▶ COLLECTED MATERIAL
★ ★ ★ ★ ★

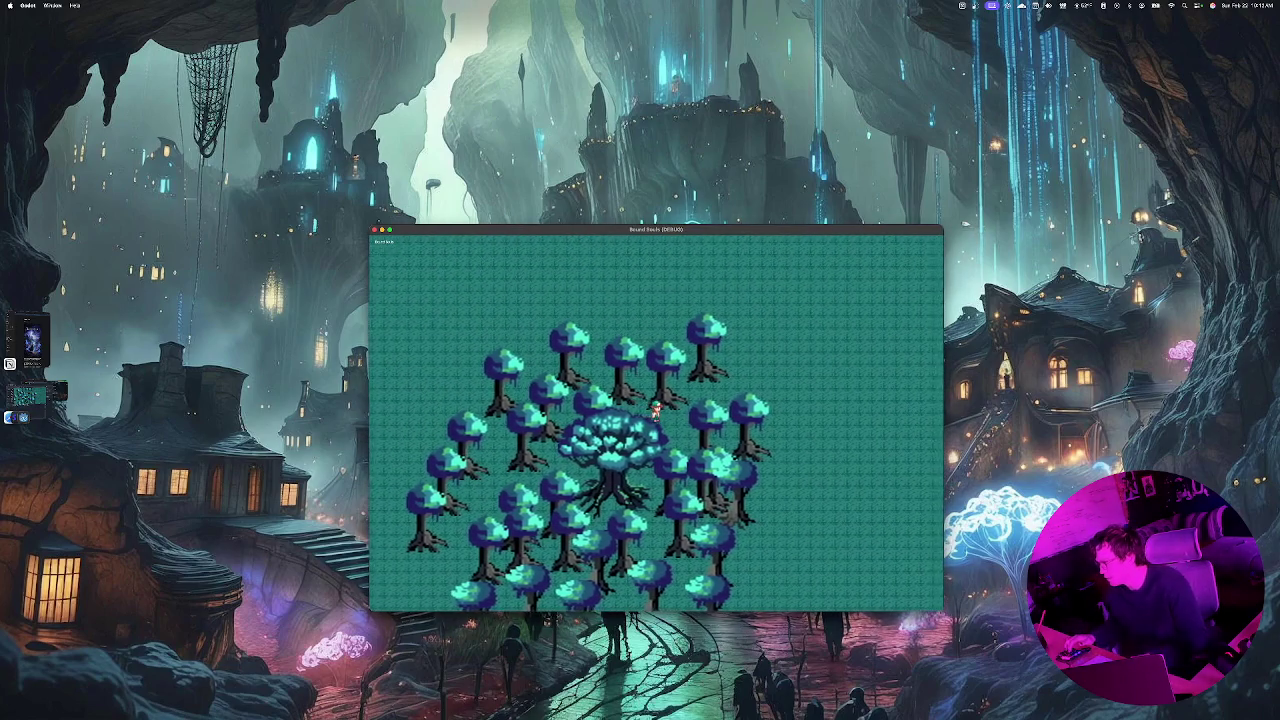
Step: Walk the player right, then up out of the forest into the grassy battle scene
{"action": "key", "text": "d"}
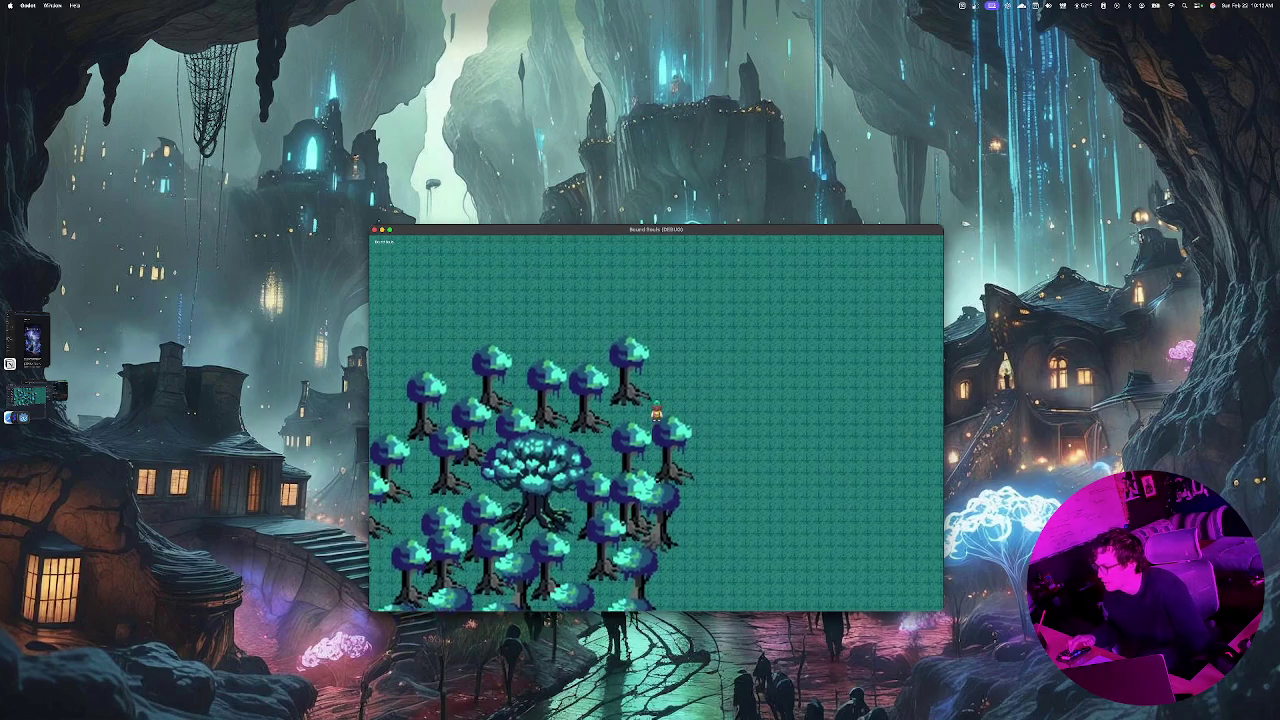
{"action": "key", "text": "w"}
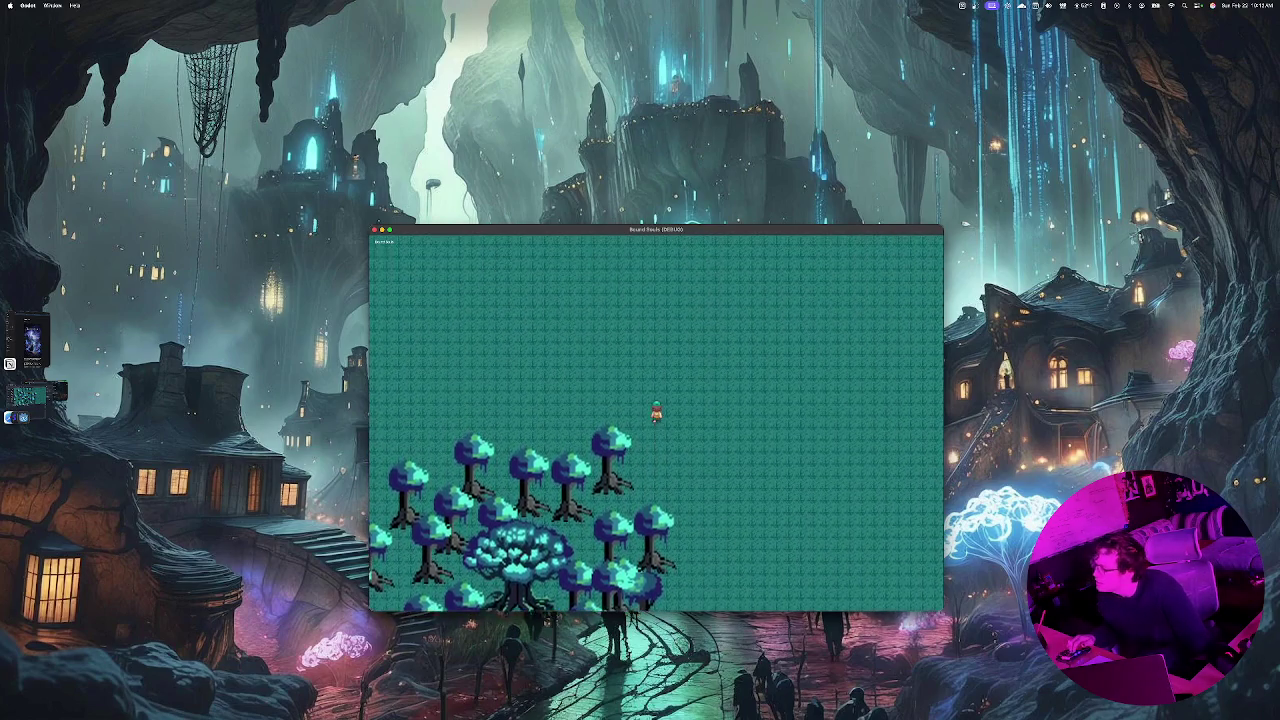
{"action": "key", "text": "w"}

★ ★ ★ ★ ★

Return all the data exactly, pictures omitted.

▶ RESULT OF THE TASK
Step: Walk the player right, then up out of the forest into the grassy battle scene
{"action": "key", "text": "d"}
{"action": "key", "text": "w"}
{"action": "key", "text": "w"}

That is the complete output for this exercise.